** SOURCE DOCUMENT follows **

Introduction to Microprocessor & The 8085 Programming Model

Introduction to Microprocessor

A microprocessor is a multipurpose, programmable, clock-driven, register-based electronic device that reads binary instructions from a storage device called memory, accepts binary data as input and processes data according to those instructions and provides result as output.

Figure:- Traditional block diagram of a computer

Figure:- Block diagram of computer with the Microprocessor (MPU)

Generation of Microprocessor

1st Generation: This was the period during 1971 to 1972 of microprocessor’s history. In 1971, INTEL created the first microprocessor 4004 that would run at a clock speed of 108 KHz. During this period, the other microprocessors in the market including Rockwell international PPS-4, INTEL-8008 and National semiconductors IMP-16 were in use. But, all these were not TTL compatible processors.

** End of SOURCE DOCUMENT **

DIRECTIONS:
Supply the continuation of the microprocessor text, starting after its final sentence. The items play no part in this exercise.

** DATASET ENTRIES follows **

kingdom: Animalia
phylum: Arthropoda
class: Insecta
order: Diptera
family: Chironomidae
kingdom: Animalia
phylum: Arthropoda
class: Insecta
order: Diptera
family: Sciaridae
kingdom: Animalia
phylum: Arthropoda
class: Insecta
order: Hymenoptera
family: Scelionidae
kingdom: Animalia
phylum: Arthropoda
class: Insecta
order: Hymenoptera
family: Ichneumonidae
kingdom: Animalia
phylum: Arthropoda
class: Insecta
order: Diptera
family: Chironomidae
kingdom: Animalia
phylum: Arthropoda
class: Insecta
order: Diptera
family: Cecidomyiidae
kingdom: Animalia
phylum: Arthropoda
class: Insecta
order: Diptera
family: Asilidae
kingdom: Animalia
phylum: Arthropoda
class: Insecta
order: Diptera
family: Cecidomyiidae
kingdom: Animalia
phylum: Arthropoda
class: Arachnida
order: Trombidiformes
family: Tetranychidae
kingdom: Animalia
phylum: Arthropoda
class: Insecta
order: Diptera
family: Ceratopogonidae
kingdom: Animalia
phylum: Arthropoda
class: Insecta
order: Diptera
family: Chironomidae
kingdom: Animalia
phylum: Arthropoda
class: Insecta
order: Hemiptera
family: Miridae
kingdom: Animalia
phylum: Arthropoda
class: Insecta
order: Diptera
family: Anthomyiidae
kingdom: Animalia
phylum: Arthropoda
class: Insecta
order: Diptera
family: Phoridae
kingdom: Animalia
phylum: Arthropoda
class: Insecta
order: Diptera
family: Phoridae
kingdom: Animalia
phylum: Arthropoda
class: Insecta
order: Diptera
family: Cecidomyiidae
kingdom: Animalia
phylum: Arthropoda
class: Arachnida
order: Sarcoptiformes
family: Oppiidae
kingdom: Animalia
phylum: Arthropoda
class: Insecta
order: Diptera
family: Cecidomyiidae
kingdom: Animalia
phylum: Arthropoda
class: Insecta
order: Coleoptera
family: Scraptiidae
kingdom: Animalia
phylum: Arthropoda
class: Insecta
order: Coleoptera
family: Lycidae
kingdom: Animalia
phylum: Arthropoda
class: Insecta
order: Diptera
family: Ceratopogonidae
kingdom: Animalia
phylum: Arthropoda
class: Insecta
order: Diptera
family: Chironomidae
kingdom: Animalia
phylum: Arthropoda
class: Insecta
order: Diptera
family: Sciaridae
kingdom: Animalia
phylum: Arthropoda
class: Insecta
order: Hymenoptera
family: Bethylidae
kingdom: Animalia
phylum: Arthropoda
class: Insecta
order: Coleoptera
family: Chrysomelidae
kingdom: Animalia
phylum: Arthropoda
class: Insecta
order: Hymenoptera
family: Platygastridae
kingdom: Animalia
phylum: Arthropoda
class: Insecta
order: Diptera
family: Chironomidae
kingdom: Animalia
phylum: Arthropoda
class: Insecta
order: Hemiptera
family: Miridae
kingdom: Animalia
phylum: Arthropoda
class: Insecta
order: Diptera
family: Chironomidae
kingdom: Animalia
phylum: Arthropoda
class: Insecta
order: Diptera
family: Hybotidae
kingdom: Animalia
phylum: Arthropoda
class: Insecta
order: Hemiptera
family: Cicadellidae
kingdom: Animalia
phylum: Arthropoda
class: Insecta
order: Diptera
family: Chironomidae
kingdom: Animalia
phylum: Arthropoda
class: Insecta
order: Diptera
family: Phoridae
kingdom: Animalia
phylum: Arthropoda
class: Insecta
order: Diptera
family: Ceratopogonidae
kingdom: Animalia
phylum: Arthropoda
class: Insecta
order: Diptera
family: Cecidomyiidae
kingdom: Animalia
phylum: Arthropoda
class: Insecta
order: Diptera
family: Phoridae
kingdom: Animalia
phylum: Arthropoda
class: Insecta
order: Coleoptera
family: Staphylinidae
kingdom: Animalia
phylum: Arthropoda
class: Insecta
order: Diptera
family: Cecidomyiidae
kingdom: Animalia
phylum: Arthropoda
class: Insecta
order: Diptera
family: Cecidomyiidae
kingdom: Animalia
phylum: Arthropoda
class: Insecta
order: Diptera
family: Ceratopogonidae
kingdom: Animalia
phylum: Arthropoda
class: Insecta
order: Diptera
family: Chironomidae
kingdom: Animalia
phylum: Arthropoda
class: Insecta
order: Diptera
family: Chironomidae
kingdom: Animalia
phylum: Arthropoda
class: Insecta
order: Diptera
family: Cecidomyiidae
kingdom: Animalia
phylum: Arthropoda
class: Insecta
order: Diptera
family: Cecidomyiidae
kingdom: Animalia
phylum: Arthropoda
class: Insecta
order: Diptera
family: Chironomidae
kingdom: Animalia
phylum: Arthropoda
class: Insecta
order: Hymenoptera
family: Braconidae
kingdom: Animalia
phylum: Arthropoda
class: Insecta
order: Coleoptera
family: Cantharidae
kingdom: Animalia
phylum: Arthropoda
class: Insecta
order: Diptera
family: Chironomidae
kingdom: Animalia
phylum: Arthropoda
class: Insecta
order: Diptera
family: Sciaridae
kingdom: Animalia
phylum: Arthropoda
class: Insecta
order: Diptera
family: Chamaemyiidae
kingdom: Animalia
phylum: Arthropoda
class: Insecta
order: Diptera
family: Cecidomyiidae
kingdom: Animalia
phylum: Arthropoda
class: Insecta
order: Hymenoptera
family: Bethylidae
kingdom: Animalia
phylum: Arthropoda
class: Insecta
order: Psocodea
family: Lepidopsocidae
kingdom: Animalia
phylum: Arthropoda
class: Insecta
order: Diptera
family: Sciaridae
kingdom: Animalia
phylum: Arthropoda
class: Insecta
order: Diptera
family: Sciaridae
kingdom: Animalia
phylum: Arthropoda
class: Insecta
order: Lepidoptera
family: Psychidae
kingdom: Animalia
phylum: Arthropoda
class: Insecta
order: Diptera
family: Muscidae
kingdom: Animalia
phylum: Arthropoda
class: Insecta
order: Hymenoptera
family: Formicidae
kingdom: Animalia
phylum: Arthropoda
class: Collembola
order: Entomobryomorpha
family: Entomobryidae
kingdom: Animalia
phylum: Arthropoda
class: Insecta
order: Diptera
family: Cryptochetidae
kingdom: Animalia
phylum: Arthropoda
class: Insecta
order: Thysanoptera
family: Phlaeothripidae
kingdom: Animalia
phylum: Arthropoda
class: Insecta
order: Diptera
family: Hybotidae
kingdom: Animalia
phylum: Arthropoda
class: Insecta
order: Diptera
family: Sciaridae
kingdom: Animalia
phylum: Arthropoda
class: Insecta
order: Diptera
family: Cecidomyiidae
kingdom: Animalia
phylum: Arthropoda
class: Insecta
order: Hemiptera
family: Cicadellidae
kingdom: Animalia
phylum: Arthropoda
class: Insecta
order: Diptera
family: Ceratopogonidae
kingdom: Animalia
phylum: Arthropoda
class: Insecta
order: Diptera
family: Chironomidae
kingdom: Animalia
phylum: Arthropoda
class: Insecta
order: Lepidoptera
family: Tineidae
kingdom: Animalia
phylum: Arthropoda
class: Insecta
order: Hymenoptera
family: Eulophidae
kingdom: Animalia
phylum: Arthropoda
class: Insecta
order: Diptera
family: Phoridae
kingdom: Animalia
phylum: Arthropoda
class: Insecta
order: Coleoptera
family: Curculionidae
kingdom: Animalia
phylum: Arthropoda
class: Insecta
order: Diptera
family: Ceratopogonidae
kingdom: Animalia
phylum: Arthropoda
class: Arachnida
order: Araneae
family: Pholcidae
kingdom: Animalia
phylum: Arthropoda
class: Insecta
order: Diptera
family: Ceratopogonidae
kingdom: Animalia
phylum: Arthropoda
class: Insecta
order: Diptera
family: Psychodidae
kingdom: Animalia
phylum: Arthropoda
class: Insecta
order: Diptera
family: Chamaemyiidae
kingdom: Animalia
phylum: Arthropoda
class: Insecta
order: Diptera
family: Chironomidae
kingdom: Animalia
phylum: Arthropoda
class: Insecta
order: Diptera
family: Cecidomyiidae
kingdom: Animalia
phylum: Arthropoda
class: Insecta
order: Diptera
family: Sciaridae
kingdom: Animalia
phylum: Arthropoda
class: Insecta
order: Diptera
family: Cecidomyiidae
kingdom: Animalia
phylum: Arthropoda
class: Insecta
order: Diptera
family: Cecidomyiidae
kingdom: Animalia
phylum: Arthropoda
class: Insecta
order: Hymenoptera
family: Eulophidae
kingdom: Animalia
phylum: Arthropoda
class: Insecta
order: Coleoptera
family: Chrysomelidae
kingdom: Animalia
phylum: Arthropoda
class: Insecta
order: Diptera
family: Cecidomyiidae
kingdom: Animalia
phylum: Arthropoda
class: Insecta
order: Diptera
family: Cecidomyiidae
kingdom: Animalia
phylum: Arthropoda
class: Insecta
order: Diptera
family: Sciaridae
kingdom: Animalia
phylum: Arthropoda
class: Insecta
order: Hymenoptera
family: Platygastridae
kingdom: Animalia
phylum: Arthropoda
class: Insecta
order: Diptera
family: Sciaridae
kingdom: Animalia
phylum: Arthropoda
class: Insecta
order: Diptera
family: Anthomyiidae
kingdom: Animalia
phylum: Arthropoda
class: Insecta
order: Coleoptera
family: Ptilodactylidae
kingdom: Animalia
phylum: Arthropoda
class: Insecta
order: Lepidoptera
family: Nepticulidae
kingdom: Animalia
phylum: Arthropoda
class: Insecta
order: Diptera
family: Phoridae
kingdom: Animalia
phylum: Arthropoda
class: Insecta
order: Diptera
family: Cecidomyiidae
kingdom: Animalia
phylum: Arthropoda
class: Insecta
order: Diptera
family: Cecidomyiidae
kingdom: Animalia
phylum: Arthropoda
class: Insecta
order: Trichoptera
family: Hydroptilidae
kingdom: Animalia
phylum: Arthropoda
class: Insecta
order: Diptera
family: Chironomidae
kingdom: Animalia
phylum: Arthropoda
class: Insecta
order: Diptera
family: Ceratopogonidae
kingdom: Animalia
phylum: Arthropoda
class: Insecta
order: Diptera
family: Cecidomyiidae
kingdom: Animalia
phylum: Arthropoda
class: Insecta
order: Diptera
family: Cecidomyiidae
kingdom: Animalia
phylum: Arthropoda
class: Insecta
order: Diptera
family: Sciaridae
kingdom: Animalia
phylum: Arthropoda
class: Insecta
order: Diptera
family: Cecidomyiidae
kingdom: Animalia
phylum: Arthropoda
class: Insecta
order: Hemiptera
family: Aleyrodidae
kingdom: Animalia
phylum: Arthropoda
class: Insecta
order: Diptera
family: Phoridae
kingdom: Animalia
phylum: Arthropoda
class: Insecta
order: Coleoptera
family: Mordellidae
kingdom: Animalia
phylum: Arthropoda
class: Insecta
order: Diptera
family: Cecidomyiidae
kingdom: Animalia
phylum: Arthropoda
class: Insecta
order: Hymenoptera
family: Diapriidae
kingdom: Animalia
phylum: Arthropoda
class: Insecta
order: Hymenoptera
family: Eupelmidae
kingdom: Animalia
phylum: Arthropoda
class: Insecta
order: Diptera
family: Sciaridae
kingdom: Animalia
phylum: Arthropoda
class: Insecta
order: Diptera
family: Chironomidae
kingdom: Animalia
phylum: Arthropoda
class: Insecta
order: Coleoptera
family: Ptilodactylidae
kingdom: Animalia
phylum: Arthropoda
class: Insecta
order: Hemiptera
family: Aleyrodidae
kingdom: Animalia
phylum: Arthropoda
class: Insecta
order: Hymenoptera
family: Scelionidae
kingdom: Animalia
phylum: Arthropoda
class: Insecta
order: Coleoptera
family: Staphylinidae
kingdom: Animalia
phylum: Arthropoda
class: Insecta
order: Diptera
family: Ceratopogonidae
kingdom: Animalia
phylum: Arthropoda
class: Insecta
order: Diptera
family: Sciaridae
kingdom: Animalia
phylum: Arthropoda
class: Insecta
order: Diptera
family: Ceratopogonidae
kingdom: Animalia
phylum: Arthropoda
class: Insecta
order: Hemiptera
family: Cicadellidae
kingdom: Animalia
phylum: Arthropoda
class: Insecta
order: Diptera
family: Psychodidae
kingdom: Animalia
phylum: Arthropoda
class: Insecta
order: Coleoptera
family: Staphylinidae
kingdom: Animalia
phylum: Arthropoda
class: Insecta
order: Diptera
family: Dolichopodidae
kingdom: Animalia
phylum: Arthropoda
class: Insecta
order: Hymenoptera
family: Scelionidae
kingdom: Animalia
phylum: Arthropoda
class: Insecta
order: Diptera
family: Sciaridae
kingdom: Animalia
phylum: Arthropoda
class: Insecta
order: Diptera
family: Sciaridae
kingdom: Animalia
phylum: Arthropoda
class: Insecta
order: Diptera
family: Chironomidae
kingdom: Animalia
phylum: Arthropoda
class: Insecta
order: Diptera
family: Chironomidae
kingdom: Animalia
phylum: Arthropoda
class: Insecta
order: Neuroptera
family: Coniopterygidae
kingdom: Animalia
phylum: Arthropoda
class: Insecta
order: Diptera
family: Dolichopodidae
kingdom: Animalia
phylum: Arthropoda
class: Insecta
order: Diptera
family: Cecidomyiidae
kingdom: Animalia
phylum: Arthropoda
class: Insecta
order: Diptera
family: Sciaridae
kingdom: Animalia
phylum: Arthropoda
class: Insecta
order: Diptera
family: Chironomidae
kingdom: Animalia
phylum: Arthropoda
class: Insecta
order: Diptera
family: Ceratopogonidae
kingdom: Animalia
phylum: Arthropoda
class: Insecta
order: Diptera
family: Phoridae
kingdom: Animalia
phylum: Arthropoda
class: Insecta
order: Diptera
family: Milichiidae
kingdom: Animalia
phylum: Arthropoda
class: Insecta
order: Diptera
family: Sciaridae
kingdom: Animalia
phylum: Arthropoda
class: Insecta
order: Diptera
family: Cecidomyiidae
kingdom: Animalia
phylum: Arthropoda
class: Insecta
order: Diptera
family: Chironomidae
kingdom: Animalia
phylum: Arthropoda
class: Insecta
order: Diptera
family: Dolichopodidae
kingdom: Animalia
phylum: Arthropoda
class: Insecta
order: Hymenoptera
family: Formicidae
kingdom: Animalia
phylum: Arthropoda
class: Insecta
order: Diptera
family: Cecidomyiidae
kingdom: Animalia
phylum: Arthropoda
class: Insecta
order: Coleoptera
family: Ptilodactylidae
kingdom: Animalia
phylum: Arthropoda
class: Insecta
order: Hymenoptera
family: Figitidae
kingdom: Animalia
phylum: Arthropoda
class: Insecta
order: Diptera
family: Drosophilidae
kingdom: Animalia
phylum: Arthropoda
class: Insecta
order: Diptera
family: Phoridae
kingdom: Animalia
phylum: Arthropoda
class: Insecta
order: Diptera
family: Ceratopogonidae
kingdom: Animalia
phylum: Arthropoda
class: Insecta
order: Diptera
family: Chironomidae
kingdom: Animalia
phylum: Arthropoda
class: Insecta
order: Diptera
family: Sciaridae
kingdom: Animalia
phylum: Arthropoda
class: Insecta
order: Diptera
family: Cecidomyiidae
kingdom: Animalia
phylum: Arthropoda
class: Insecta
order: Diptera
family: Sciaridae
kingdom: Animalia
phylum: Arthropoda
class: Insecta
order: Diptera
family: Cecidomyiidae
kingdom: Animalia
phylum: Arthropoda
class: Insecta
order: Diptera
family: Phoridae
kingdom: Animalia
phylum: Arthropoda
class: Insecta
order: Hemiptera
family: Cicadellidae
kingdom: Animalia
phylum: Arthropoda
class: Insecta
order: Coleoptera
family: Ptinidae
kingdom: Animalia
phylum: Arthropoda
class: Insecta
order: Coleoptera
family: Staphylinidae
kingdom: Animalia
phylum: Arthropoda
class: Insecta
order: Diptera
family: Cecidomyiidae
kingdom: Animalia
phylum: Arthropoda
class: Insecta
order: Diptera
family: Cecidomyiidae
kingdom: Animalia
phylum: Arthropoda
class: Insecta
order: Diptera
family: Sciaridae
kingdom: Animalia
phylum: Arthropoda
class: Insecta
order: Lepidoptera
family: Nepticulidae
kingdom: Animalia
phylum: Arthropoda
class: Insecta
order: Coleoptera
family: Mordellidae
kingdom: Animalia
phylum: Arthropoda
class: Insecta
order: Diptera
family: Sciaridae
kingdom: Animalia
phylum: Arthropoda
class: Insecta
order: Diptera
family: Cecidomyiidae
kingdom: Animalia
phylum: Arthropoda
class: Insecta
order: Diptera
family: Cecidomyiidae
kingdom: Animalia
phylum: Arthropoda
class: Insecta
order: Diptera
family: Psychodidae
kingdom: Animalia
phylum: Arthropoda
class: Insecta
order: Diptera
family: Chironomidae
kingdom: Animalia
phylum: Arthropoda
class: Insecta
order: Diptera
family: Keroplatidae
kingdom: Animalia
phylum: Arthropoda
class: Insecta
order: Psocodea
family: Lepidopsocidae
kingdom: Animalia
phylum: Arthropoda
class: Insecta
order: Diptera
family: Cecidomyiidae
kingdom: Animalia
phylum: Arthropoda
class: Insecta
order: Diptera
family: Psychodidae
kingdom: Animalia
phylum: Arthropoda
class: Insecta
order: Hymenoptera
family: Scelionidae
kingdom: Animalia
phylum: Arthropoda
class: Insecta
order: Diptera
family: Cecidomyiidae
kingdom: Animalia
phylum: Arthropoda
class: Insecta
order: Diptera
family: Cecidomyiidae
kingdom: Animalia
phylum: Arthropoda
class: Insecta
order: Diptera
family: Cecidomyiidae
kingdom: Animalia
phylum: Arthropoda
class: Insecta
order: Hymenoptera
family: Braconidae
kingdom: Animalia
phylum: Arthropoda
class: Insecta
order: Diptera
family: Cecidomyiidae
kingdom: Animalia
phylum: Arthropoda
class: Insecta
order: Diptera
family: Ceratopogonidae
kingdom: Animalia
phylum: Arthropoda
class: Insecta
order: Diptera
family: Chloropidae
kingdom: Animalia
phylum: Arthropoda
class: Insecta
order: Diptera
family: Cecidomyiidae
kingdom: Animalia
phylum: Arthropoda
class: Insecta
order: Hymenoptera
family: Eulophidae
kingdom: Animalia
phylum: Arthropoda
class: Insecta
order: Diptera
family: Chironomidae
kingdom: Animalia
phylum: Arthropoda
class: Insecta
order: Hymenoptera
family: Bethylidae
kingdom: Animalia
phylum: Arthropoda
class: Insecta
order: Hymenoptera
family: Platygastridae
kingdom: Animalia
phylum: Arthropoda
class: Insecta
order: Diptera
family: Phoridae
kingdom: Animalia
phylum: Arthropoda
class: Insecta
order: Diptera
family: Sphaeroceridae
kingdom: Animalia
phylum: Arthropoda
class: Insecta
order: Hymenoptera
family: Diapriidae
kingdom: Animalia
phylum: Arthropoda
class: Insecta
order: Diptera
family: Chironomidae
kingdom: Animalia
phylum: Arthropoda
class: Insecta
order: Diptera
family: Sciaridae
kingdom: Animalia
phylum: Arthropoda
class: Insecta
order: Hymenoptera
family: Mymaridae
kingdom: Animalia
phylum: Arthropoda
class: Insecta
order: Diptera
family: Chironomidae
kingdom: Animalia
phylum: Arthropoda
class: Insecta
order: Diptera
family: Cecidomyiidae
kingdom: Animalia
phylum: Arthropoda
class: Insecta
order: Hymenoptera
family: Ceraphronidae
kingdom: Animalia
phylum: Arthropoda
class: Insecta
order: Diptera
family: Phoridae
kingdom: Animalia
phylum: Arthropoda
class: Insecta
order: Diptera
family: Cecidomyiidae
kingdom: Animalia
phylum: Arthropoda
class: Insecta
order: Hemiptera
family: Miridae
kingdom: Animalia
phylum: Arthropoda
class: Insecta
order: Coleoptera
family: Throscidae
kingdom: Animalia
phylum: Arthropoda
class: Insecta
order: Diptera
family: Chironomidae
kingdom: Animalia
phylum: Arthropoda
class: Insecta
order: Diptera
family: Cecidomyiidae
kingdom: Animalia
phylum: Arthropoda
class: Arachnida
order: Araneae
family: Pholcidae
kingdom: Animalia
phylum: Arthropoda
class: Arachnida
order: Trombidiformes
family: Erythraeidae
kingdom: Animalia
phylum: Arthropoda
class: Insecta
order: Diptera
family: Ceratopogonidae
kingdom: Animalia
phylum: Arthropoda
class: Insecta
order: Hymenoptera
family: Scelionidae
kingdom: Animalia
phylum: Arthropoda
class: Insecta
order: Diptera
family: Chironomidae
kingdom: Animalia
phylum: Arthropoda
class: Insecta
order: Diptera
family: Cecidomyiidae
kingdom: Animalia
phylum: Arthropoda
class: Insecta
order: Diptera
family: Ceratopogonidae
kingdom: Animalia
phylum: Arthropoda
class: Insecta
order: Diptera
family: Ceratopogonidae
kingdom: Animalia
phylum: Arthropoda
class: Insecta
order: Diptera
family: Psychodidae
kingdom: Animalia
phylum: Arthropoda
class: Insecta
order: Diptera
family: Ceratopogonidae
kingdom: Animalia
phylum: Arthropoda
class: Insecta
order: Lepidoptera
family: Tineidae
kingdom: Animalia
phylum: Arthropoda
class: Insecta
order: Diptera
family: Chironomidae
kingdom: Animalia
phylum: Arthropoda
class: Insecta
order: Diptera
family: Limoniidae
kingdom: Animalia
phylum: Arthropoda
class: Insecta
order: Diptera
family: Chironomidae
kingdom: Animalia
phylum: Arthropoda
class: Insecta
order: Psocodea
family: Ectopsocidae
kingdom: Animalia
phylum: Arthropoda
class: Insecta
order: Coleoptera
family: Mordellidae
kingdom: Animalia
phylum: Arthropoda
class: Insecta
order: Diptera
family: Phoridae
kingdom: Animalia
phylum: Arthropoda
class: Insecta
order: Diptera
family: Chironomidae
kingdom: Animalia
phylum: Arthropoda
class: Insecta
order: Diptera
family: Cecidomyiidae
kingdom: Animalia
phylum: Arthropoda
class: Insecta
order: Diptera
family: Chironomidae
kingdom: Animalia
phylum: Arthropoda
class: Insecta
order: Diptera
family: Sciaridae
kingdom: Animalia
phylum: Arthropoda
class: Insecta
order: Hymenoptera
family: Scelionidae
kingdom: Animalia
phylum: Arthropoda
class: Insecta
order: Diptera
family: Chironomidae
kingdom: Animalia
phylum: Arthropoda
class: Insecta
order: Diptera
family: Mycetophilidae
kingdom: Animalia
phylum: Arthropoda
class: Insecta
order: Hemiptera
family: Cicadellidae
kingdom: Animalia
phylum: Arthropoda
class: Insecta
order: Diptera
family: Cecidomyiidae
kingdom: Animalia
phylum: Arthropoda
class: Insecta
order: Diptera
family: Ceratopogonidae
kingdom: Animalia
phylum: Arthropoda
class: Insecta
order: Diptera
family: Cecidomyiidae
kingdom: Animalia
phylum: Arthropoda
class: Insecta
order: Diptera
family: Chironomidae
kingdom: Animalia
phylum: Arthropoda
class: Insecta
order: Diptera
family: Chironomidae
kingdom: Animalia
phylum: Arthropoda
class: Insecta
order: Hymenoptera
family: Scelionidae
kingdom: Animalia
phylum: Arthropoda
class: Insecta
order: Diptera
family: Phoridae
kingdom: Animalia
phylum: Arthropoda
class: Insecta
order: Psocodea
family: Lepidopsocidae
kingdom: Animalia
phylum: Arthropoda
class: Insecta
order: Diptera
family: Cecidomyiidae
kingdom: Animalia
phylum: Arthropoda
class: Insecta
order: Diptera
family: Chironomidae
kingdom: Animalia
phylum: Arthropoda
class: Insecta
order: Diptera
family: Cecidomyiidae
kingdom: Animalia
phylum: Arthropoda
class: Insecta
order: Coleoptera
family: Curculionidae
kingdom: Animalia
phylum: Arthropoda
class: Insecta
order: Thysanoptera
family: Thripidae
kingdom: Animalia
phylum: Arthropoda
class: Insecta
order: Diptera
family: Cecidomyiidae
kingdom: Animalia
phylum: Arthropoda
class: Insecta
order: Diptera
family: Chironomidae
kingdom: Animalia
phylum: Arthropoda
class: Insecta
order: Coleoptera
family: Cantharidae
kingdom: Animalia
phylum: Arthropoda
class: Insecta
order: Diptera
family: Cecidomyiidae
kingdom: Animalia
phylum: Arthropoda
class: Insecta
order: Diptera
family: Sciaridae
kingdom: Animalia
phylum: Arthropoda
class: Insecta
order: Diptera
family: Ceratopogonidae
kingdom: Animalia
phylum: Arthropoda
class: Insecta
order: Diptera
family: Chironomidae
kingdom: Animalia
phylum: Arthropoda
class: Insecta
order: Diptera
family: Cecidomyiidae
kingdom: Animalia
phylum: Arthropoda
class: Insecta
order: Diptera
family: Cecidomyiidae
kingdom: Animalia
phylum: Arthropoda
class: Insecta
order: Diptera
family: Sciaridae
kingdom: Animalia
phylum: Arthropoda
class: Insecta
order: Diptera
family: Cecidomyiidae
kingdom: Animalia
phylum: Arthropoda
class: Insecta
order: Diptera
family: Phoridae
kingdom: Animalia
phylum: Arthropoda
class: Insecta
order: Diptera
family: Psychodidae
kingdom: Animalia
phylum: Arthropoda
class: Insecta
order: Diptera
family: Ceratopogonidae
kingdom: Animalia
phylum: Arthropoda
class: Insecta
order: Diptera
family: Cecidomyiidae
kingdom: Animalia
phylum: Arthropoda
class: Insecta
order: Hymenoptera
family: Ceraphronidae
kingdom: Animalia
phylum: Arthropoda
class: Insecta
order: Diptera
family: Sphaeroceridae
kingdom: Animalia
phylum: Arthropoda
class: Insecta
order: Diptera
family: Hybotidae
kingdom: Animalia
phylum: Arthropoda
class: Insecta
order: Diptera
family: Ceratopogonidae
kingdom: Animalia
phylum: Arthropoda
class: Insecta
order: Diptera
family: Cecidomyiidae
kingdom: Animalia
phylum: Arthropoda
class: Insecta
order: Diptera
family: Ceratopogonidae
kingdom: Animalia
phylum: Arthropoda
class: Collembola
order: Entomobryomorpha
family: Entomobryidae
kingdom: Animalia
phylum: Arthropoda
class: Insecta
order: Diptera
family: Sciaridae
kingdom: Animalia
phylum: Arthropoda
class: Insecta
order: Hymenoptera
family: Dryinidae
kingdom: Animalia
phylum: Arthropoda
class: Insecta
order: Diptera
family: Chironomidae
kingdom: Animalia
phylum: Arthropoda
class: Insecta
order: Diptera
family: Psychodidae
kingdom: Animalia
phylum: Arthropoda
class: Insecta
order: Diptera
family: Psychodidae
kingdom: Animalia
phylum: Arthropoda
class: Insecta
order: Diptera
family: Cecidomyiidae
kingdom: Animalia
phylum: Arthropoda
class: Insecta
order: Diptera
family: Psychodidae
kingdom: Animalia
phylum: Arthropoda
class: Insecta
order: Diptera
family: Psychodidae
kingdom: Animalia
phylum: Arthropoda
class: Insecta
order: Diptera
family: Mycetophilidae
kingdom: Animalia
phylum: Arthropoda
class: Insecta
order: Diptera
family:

** End of DATASET ENTRIES **

RESPONSE BOX:
2nd Generation: This was the period during 1973 to 1978 in which very efficient 8-bit microprocessors were implemented like Motorola 6800 and 6801, INTEL-8080, INTEL-8085 and Zilogs-Z80, which were among the most popular ones. Owing to their super fast speed, they were costly as they were based on NMOS technology fabrication.

3rd Generation: During this period 16 bit processors were created and designed using HMOS technology. From 1979 to 1980, INTEL 8086/80186/80286 and Motorola 68000 and 68010 were developed. Speeds of those processors were four times better than the 2nd generation processors.

4th Generation: From 1981 to 1995 this generation developed 32 bit microprocessors by using HCMOS fabrication. INTEL-80386 and Motorola’s 68020/68030 were the popular processors.

5th Generation: From 1995 to until now this generation has been bringing out high-performance and high-speed processors that make use of 64-bit processors. Such processors include Pentium, Celeron, Dual and Quad core processors.

Thus, microprocessor has evolved through all these generations, and the fifth generation microprocessors represent advancement in specifications.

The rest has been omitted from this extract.